In a detailed blog, Sky Mavis has called out for responsible disclosure of security vulnerabilities that may affect its working and users.
“While researching, we’d like to ask you to refrain from doing automated testing, denial of service, spamming, spoofing, and phishing. Performing further attacks once you have proof of Remote Control Execution (RCE) attacks may have your bounties forfeited,” the policy section of the bug bounty programme read.
The rewards will be paid in the form of Axie Infinity’s native token AXS. As per CoinMarketCap, each AXS is currently priced $48 (roughly Rs. 3,673).
“Only vulnerabilities with a working proof of concept that shows how it can be exploited will be considered eligible for monetary rewards.

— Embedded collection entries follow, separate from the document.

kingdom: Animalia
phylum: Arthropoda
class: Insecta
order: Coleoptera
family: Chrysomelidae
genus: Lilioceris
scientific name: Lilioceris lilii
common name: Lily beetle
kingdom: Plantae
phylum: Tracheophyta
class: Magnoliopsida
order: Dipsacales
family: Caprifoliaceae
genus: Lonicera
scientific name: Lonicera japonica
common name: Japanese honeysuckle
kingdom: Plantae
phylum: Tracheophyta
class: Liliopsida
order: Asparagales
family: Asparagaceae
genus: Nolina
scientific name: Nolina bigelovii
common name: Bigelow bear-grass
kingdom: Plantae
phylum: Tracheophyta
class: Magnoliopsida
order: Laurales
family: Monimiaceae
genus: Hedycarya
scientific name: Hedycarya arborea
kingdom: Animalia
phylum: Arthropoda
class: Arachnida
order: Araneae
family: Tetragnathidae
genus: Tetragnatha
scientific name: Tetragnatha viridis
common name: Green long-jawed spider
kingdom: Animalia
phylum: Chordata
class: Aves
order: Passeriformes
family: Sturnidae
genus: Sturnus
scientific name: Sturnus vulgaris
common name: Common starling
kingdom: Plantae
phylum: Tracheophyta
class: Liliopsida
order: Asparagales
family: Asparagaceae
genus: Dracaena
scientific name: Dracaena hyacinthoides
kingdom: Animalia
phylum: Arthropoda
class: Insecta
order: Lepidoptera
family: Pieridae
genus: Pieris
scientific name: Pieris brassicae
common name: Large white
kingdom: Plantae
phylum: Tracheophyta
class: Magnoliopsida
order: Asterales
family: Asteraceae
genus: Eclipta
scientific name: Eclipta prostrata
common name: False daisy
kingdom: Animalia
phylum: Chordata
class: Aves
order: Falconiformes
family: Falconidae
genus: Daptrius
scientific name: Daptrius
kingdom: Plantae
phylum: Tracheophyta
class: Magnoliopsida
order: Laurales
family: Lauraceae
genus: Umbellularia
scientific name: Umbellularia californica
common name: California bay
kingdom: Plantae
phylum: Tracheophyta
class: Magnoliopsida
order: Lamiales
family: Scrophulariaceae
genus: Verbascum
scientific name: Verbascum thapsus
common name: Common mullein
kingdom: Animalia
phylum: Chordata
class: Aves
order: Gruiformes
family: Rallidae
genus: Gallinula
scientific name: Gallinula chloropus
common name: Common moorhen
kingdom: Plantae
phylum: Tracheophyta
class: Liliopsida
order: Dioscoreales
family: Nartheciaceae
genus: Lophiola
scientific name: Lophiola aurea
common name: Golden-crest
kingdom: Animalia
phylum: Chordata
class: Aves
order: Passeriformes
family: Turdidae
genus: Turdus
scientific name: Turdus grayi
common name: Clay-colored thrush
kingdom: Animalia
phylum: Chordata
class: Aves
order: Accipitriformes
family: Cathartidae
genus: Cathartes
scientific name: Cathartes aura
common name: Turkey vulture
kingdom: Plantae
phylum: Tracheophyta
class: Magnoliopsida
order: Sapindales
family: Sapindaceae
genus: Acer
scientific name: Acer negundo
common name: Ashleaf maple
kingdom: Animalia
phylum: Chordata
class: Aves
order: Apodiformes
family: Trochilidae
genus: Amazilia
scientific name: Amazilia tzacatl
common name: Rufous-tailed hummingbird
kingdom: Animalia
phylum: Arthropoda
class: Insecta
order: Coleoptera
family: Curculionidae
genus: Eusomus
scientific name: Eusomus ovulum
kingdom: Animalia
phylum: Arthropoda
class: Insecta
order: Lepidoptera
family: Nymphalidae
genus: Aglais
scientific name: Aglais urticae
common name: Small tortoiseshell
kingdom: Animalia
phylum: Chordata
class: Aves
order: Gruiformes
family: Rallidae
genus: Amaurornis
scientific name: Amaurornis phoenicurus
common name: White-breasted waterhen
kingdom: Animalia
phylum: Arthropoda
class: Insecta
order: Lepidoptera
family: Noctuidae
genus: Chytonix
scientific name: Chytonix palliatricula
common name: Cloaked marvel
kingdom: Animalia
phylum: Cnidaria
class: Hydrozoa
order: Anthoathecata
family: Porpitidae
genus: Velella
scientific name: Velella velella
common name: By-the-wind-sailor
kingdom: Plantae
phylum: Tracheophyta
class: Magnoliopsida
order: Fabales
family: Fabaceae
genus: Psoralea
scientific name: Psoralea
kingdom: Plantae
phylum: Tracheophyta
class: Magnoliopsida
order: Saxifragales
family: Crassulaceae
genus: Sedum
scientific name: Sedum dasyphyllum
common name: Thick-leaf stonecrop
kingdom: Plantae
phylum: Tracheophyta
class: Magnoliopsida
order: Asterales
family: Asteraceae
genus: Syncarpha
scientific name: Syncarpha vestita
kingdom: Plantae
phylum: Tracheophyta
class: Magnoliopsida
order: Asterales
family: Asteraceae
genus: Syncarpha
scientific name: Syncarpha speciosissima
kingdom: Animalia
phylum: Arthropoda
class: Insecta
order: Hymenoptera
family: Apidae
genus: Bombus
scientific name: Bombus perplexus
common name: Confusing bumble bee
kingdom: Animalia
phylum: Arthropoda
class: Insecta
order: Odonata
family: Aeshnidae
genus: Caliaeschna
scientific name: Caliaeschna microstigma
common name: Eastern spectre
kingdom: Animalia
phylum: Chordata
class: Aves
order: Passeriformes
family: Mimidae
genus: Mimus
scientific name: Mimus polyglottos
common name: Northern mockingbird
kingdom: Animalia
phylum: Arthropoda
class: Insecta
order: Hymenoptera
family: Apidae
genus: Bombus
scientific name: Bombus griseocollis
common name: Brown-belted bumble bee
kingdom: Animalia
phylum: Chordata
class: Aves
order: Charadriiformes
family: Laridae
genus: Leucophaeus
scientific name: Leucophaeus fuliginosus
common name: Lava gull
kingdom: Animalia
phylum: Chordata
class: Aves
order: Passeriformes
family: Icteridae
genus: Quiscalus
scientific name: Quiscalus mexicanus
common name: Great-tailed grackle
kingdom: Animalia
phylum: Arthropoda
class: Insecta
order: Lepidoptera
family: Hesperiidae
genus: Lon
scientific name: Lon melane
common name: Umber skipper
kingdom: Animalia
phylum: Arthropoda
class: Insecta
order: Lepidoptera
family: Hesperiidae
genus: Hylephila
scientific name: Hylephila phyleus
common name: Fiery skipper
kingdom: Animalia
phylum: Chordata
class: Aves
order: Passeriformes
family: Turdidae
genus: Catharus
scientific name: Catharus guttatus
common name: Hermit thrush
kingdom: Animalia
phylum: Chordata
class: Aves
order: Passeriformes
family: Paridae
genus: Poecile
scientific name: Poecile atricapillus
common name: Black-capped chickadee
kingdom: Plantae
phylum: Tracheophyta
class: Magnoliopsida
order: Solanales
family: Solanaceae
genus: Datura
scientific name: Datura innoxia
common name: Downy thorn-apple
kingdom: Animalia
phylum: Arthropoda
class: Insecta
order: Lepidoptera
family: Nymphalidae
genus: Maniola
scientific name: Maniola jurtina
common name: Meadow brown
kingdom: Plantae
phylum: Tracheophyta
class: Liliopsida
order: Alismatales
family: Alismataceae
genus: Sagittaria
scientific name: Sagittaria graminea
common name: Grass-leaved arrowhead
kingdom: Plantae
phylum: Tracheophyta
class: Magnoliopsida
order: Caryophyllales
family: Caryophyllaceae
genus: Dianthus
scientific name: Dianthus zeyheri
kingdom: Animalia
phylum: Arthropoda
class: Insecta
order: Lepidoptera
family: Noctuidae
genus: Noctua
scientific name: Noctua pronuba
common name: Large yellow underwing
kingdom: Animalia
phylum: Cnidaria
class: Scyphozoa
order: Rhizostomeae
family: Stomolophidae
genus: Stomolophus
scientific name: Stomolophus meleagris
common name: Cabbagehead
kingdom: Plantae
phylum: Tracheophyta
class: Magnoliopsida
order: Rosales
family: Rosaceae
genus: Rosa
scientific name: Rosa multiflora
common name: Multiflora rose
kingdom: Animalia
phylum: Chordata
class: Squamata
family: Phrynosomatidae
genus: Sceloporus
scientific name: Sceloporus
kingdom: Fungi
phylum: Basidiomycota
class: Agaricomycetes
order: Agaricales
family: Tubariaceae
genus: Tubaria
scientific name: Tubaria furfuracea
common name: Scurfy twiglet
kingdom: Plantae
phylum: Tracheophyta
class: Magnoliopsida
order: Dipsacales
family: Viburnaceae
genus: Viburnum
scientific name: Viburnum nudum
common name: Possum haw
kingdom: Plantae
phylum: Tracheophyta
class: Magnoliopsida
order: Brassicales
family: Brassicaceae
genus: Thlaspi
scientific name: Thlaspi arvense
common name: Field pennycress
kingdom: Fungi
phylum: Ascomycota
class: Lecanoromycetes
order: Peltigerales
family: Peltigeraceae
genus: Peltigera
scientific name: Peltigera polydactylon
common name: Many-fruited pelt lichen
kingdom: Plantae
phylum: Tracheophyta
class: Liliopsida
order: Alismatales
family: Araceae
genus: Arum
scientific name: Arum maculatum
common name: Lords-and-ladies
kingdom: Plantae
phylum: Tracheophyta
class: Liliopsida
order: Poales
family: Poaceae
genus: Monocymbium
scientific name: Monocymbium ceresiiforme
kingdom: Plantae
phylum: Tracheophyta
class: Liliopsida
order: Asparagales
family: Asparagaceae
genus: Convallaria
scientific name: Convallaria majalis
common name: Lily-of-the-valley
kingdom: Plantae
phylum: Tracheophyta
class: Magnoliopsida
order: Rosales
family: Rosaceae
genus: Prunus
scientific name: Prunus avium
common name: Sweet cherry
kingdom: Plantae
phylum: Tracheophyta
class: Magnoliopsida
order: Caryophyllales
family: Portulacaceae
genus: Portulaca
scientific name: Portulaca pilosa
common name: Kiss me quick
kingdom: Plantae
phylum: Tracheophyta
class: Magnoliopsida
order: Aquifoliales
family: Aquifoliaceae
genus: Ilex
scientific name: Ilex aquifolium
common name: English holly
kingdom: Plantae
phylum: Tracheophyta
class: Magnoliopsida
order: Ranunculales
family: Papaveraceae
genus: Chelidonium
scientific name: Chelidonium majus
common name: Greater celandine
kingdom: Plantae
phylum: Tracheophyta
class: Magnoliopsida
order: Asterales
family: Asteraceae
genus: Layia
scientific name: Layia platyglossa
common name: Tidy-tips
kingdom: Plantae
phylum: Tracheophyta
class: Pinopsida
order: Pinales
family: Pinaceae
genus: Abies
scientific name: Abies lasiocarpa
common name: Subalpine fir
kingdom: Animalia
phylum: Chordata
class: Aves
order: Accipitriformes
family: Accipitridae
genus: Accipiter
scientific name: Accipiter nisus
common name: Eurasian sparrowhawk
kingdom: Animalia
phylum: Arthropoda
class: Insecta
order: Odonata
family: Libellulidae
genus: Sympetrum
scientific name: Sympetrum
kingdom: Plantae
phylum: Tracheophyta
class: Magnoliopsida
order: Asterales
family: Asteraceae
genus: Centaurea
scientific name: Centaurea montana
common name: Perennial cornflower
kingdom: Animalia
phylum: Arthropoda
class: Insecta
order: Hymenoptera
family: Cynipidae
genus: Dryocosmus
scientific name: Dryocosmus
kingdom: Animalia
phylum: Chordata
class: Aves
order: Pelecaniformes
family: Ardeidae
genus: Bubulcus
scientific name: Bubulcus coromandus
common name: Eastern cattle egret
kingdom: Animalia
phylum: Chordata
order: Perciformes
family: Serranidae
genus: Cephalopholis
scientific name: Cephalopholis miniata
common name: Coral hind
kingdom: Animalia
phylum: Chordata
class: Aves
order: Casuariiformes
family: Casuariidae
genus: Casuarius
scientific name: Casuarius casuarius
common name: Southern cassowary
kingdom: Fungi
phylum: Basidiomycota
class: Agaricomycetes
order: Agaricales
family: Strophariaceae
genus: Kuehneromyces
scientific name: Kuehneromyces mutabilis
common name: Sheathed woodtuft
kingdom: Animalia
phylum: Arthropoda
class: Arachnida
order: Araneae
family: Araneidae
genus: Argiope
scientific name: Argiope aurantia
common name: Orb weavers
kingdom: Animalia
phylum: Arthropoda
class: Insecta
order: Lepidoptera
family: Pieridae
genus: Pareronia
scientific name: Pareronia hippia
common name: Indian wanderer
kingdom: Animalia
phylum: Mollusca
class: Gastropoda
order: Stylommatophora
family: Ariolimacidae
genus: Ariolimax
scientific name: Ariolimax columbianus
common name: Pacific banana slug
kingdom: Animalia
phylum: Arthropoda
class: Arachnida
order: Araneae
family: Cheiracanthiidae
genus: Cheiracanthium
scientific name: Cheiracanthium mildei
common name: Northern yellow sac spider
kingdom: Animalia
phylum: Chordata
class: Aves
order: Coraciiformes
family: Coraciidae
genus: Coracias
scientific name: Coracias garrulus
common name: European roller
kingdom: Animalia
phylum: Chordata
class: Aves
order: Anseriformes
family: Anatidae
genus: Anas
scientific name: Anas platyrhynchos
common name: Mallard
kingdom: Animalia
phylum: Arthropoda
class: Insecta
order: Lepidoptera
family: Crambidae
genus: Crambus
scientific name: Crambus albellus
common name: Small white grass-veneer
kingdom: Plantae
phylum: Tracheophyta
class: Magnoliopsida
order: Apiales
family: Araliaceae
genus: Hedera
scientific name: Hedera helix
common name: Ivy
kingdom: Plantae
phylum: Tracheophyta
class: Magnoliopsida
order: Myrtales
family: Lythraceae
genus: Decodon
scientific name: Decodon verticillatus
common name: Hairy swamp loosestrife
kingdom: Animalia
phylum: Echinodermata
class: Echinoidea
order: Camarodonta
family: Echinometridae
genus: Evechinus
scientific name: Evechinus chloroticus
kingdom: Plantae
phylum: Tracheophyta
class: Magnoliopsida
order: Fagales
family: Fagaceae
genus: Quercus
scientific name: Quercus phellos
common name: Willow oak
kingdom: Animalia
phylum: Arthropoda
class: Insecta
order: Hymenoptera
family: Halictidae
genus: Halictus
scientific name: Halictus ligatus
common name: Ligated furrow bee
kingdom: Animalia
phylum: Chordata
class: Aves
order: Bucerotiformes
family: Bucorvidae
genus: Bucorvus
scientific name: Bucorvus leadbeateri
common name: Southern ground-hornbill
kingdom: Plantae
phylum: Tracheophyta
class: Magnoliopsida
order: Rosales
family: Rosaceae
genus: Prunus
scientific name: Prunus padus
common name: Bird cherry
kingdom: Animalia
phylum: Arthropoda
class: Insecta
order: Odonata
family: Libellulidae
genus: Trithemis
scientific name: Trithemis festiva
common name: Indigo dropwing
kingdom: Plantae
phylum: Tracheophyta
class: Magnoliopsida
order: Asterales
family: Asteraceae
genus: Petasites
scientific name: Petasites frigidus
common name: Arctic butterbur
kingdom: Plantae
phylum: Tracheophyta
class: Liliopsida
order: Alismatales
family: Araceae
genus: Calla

Determination of whether a reported issue sufficiently meets the bar for monetary rewards is done at Sky Mavis’s discretion,” the blog added.
The hack attack on the Ronin Network was discovered by Sky Mavis on March 23, making for the largest-ever loot to have been extracted out of a blockchain hack.
The attacker had cracked the control of Sky Mavis’s four Ronin validators and a third-party validator run by Axie DAO (decentralised autonomous organisation).
A legal investigation is underway in the case.
Sky Mavis has meanwhile, raised $150 million (roughly Rs. 1,142 crore) in a recent funding round led by crypto exchange Binance. The funds will be used to reimburse victims of the Ronin attack.
2/ While racing for main-stream adoption, we made some trade-offs that ended up leaving us vulnerable.
It’s a lesson that we’ve learned the hard way. A lesson that will guide how we build Ronin moving forward. We’re confident that we will come out stronger and wiser from this.
— Axie Infinity:bat::loud_sound: (@AxieInfinity) April 6, 2022
Overall, cyber criminals last year stole over $1.3 billion (roughly Rs. 9,606 crore) from hacking the blockchain sector, a report by blockchain research firm CertiK had claimed in January.